8.2. Performance Considerations
After you have done all the right things from a software engineering standpoint, your shader may or may not have acceptable performance. Here are some ideas for eking out better performance from your carefully crafted shader.
8.2.1. Consider Computational Frequency
Shading computations can occur in three areas: on the CPU, on the vertex processor, and on the fragment processor. It is tempting to put most of your shader computation in the fragment shader because this is executed for every pixel that is drawn, and you will, therefore, get the highest-quality image. But if performance is a concern, you may be able to identify computations that can be done with acceptable quality per vertex instead of per fragment. By moving the computation to the vertex shader, you can make your fragment shader faster. In some cases, there may be no visible difference between doing the computation in the vertex shader versus doing it in the fragment shader. This might be the case with fog computations, for example.
One way to think about the problem is to implement rapidly changing characteristics in the fragment shader and to implement characteristics that don't change as rapidly in the vertex shader. For instance, diffuse lighting effects change slowly over a surface and so can usually be computed with sufficient quality in the vertex shader. Specular lighting effects might need to be implemented in the fragment shader to achieve high quality. If a particular value changes linearly across an object's surface, you can get the same result by computing the value per vertex and using a varying variable to interpolate it as you would by computing the value at each fragment. In this case, you may as well have the vertex shader do the computation. Unless you are rendering very small triangles, your fragment shader will execute far more times than your vertex shader will, so it is more efficient to do the computation in the vertex shader.

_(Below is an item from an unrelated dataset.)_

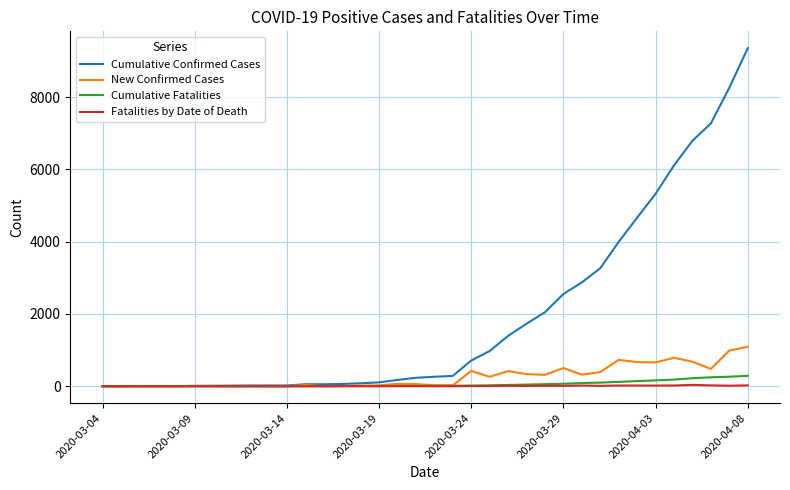

Which series has the largest range (max minus min)?

Cumulative Confirmed Cases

Similarly, you may be able to find computations that can be done once on the CPU and remain constant for a great many executions of your vertex shader or fragment shader. You can often save shader instruction space or improve shader performance (or both) by precomputing values in your application code and passing them to your shader as uniform variables. Sometimes you can spot these things by analyzing your shader code. If you pass length in as a uniform variable and your shader always computes sqrt(length), you're better off doing the computation once on the host CPU and passing that value to your shader rather than computing the value for every execution of your shader. If your shader needs both length and sqrt(length), you can pass both values in as uniform variables.

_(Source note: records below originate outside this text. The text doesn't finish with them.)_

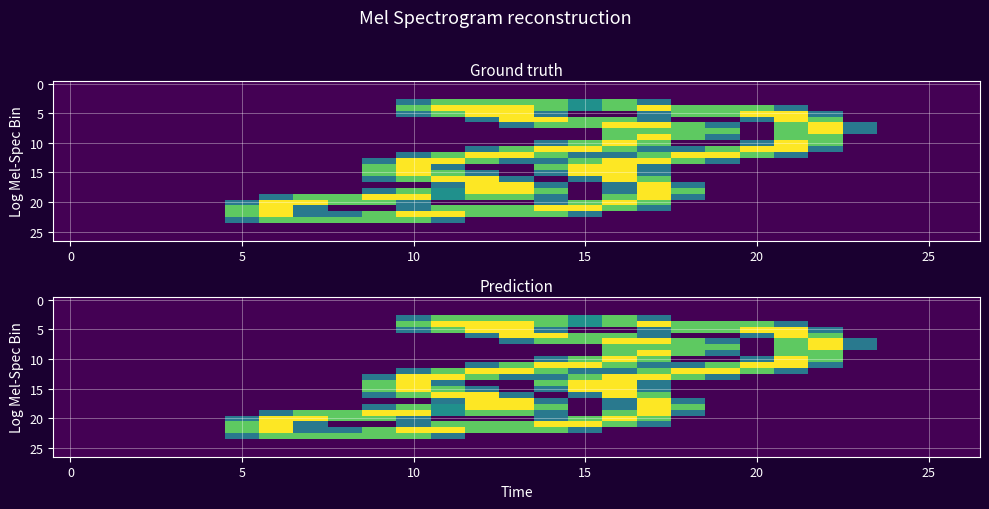

Reading left to right, extract all data points from this chart.

row_0: 0.0	0.0	0.0	0.0	0.0	0.0	0.0	0.0	0.0	0.0	0.0	0.0	0.0	0.0	0.0	0.0	0.0	0.0	0.0	0.0	0.0	0.0	0.0	0.0	0.0	0.0	0.0
row_1: 0.0	0.0	0.0	0.0	0.0	0.0	0.0	0.0	0.0	0.0	0.0	0.0	0.0	0.0	0.0	0.0	0.0	0.0	0.0	0.0	0.0	0.0	0.0	0.0	0.0	0.0	0.0
row_2: 0.0	0.0	0.0	0.0	0.0	0.0	0.0	0.0	0.0	0.0	0.0	0.0	0.0	0.0	0.0	0.0	0.0	0.0	0.0	0.0	0.0	0.0	0.0	0.0	0.0	0.0	0.0
row_3: 0.0	0.0	0.0	0.0	0.0	0.0	0.0	0.0	0.0	0.0	0.8	1.5	1.5	1.5	1.5	1.0	1.5	0.8	0.0	0.0	0.0	0.0	0.0	0.0	0.0	0.0	0.0
row_4: 0.0	0.0	0.0	0.0	0.0	0.0	0.0	0.0	0.0	0.0	1.5	2.0	2.0	2.0	1.5	1.0	1.5	2.0	1.5	1.5	1.5	0.8	0.0	0.0	0.0	0.0	0.0
row_5: 0.0	0.0	0.0	0.0	0.0	0.0	0.0	0.0	0.0	0.0	0.8	1.5	2.0	2.0	0.8	0.0	0.0	0.8	1.5	1.5	2.0	2.0	0.8	0.0	0.0	0.0	0.0
row_6: 0.0	0.0	0.0	0.0	0.0	0.0	0.0	0.0	0.0	0.0	0.0	0.0	0.8	2.0	2.0	1.5	1.5	0.8	0.0	0.0	0.8	2.0	1.5	0.0	0.0	0.0	0.0
row_7: 0.0	0.0	0.0	0.0	0.0	0.0	0.0	0.0	0.0	0.0	0.0	0.0	0.0	0.8	1.5	1.5	2.0	2.0	1.5	0.8	0.0	1.5	2.0	0.8	0.0	0.0	0.0
row_8: 0.0	0.0	0.0	0.0	0.0	0.0	0.0	0.0	0.0	0.0	0.0	0.0	0.0	0.0	0.0	0.0	1.5	1.5	1.5	1.5	0.0	1.5	2.0	0.8	0.0	0.0	0.0
row_9: 0.0	0.0	0.0	0.0	0.0	0.0	0.0	0.0	0.0	0.0	0.0	0.0	0.0	0.0	0.0	0.0	1.5	2.0	1.5	0.8	0.0	1.5	1.5	0.0	0.0	0.0	0.0
row_10: 0.0	0.0	0.0	0.0	0.0	0.0	0.0	0.0	0.0	0.0	0.0	0.0	0.0	0.0	0.8	1.5	2.0	1.5	0.0	0.0	0.8	2.0	1.5	0.0	0.0	0.0	0.0
row_11: 0.0	0.0	0.0	0.0	0.0	0.0	0.0	0.0	0.0	0.0	0.0	0.0	0.8	1.5	2.0	2.0	1.5	0.8	0.8	1.5	2.0	2.0	0.8	0.0	0.0	0.0	0.0
row_12: 0.0	0.0	0.0	0.0	0.0	0.0	0.0	0.0	0.0	0.0	0.8	1.5	2.0	2.0	1.5	0.8	0.8	1.5	2.0	2.0	1.5	0.8	0.0	0.0	0.0	0.0	0.0
row_13: 0.0	0.0	0.0	0.0	0.0	0.0	0.0	0.0	0.0	0.8	2.0	2.0	1.5	0.8	0.8	1.5	2.0	2.0	1.5	0.8	0.0	0.0	0.0	0.0	0.0	0.0	0.0
row_14: 0.0	0.0	0.0	0.0	0.0	0.0	0.0	0.0	0.0	1.5	2.0	0.8	0.0	0.0	1.5	2.0	2.0	0.8	0.0	0.0	0.0	0.0	0.0	0.0	0.0	0.0	0.0
row_15: 0.0	0.0	0.0	0.0	0.0	0.0	0.0	0.0	0.0	1.5	2.0	1.5	0.8	0.0	0.8	2.0	2.0	0.8	0.0	0.0	0.0	0.0	0.0	0.0	0.0	0.0	0.0
row_16: 0.0	0.0	0.0	0.0	0.0	0.0	0.0	0.0	0.0	0.8	1.5	2.0	2.0	0.8	0.0	0.8	2.0	1.5	0.0	0.0	0.0	0.0	0.0	0.0	0.0	0.0	0.0
row_17: 0.0	0.0	0.0	0.0	0.0	0.0	0.0	0.0	0.0	0.0	0.0	0.8	2.0	2.0	0.8	0.0	0.8	2.0	0.8	0.0	0.0	0.0	0.0	0.0	0.0	0.0	0.0
row_18: 0.0	0.0	0.0	0.0	0.0	0.0	0.0	0.0	0.0	0.8	1.5	1.0	2.0	2.0	1.5	0.0	0.8	2.0	1.5	0.0	0.0	0.0	0.0	0.0	0.0	0.0	0.0
row_19: 0.0	0.0	0.0	0.0	0.0	0.0	0.8	1.5	1.5	2.0	2.0	1.0	1.5	1.5	0.8	0.0	1.5	2.0	0.8	0.0	0.0	0.0	0.0	0.0	0.0	0.0	0.0
row_20: 0.0	0.0	0.0	0.0	0.0	0.8	2.0	2.0	1.5	1.5	0.8	0.0	0.0	0.0	0.8	1.5	2.0	1.5	0.0	0.0	0.0	0.0	0.0	0.0	0.0	0.0	0.0
row_21: 0.0	0.0	0.0	0.0	0.0	1.5	2.0	0.8	0.0	0.0	0.8	1.5	1.5	1.5	2.0	2.0	1.5	0.8	0.0	0.0	0.0	0.0	0.0	0.0	0.0	0.0	0.0
row_22: 0.0	0.0	0.0	0.0	0.0	1.5	2.0	0.8	0.8	1.5	2.0	2.0	1.5	1.5	1.5	0.8	0.0	0.0	0.0	0.0	0.0	0.0	0.0	0.0	0.0	0.0	0.0
row_23: 0.0	0.0	0.0	0.0	0.0	0.8	1.5	1.5	1.5	1.5	1.5	0.8	0.0	0.0	0.0	0.0	0.0	0.0	0.0	0.0	0.0	0.0	0.0	0.0	0.0	0.0	0.0
row_24: 0.0	0.0	0.0	0.0	0.0	0.0	0.0	0.0	0.0	0.0	0.0	0.0	0.0	0.0	0.0	0.0	0.0	0.0	0.0	0.0	0.0	0.0	0.0	0.0	0.0	0.0	0.0
row_25: 0.0	0.0	0.0	0.0	0.0	0.0	0.0	0.0	0.0	0.0	0.0	0.0	0.0	0.0	0.0	0.0	0.0	0.0	0.0	0.0	0.0	0.0	0.0	0.0	0.0	0.0	0.0
row_26: 0.0	0.0	0.0	0.0	0.0	0.0	0.0	0.0	0.0	0.0	0.0	0.0	0.0	0.0	0.0	0.0	0.0	0.0	0.0	0.0	0.0	0.0	0.0	0.0	0.0	0.0	0.0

Deciding where to perform computation also involves knowing where the computational bottleneck occurs for a particular rendering operation. You just need to speed up the slowest part of the system to see an improvement in performance. Conversely, you shouldn't spend time improving the performance of something that isn't a bottleneck, because you won't see the gain in performance anyway.
8.2.2. Analyze Your Algorithm
You can often make your shader more efficient just by understanding the math it uses. For instance, you might want to limit the range of the variable finalcolor to [0,1]. But if you know that you are only adding values to compute this variable and the values that you're adding are always positive, there's really no need to check the result against 0. An instruction like min(finalcolor, 1.0) clamps the result at 1.0, and this instruction likely has higher performance than an instruction like clamp(finalcolor, 0.0, 1.0) because it needs only to compare values against one number instead of two. If you define the valid range of all the variables in your shader, you can more easily see the boundary conditions that you need to handle.

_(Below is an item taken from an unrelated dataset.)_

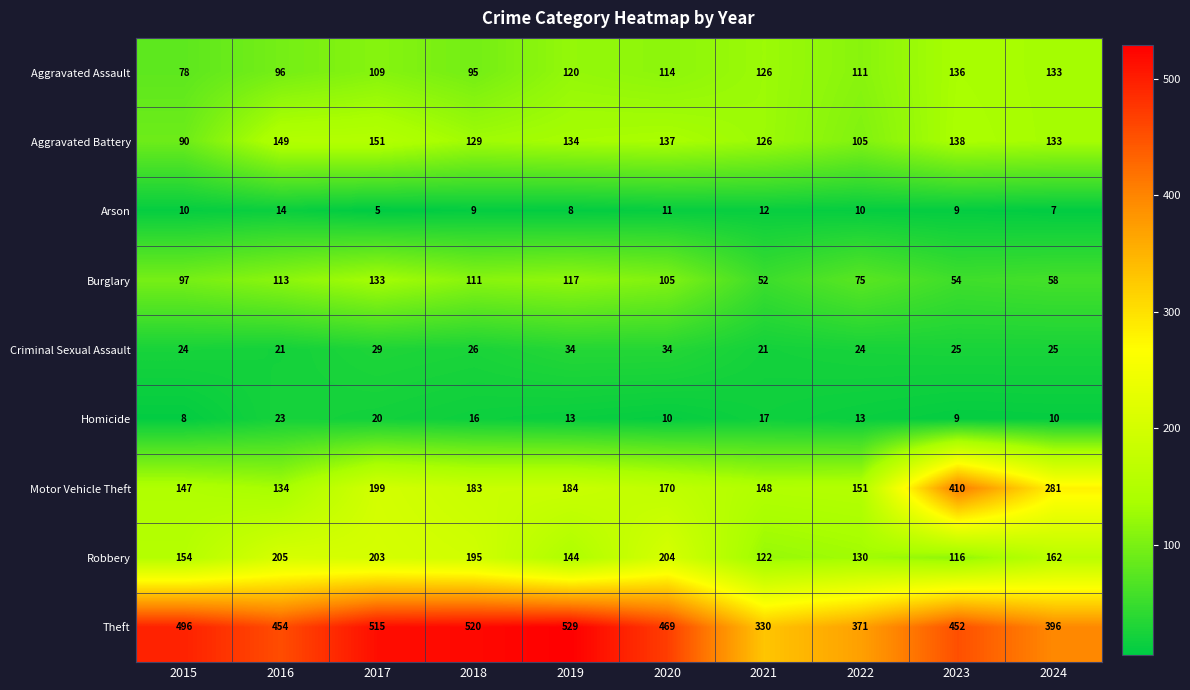

What is the sum of the Burglary values at 2022 and 2021?

127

8.2.3. Use the Built-in Functions
Whenever possible, use the built-in functions to implement the effect that you're trying to achieve. Built-in functions are intended to be implemented in an optimal way by the graphics hardware vendor. If your shader hand-codes the same effect as a built-in function, there's little chance that it will be faster than the built-in function but a good chance that it will be slower.
8.2.4. Use Vectors
The OpenGL Shading Language lets you express vector computations naturally, and underlying graphics hardware is often built to operate simultaneously on a vector of values. Therefore, you should take advantage of this and use vectors for calculations whenever possible. On the other hand, you shouldn't use vectors that are bigger than the computations require. Such use can waste registers, hardware interpolators (in the case of varying variables), processing bandwidth, or memory bandwidth.
8.2.5. Use Textures to Encode Complex Functions
Because fragment processing is now programmable, textures can be used for a lot more than just image data. You might want to consider storing a complex function in a texture and doing a single lookup rather than a complex computation within the fragment shader. This is illustrated in Chapter 15, in which we encode a noise function as a 3D texture. This approach takes advantage of the specialized high-performance hardware that performs texture access, and it can also take advantage of texture filtering hardware to interpolate between values encoded in the texture.
8.2.6. Review the Information Logs
One of the main ways that an OpenGL implementation can provide feedback to an application developer is through the shader object and program object information logs (see Section 7.6). During shader development, you should review the messages in the information logs for compiler and linker errors, but you should also review them to see if they include any performance or functionality warnings or other descriptive messages. These information logs are one of the primary ways for OpenGL implementations to convey implementation-dependent information about performance, resource limitations, and so on.